Back in the 1960s and 1970s, this kind of publication was in its element. But Taylor got there first and dutifully fought off the opposition, including attempted annuals from the Scottish Daily Record, the Scots Sport TV show and, in 2004, the Glasgow Evening News’s The Big Red Book – as writer and fan Alan Cunningham recalls in ‘Fitba Mad’, an article for Textualities. My late parents would at least be gratified to know that the writing in The Scottish Football Book was good enough to merit the attentions of an online literary magazine!
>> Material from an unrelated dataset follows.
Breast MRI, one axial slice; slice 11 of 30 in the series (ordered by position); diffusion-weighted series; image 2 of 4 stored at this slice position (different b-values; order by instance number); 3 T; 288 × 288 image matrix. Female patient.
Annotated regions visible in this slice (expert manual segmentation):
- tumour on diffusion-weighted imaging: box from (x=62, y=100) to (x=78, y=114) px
Quite apart from mushrooming on the net, with wildly varying results in terms of quality, the market for football writing has continued to explode in printed form over the past fifteen years, too. Who says the web and the book are enemies? However the style of publication has changed radically. A lot of the material now comes out in ‘branded’ packages from the PR departments of big teams, from tabloid hacks seeking an extra buck, and in reams of ghosted biographies for name players well short of their prime.

The international game is also seeing more publishing action, with Africa, Asia, the Middle East and the Pacific starting to take their place alongside the established football arenas of Europe and South America. The best regular coverage, admittedly, is on the web, with sites like and giving a global twist to our domestic passions.

Talking of which, Sons supporter Tim Rhead recently sent me a programme from 18 March 2006, a goalless Division Two draw against Forfar (who visit SHS again on 8 March). Nothing too global about that, you may think. Except that this was the occasion when Dumbarton became the first British football club to host a game dedicated to an Amnesty International campaign to release a prisoner of conscience held in Burma, 40-year-old teacher and mother Ma Khin Khin Leh.

Tim will be at the Rock later March, when I’ll update you further on that one. Football memories aren’t just about nostalgia. They’re also about the difference the game makes to our lives. Including those Sonstrust youngsters funded by eBay programme purchases, of course… so lets give Tommy some more sales (tommyhughesATblueyonderDOTcoDOTuk).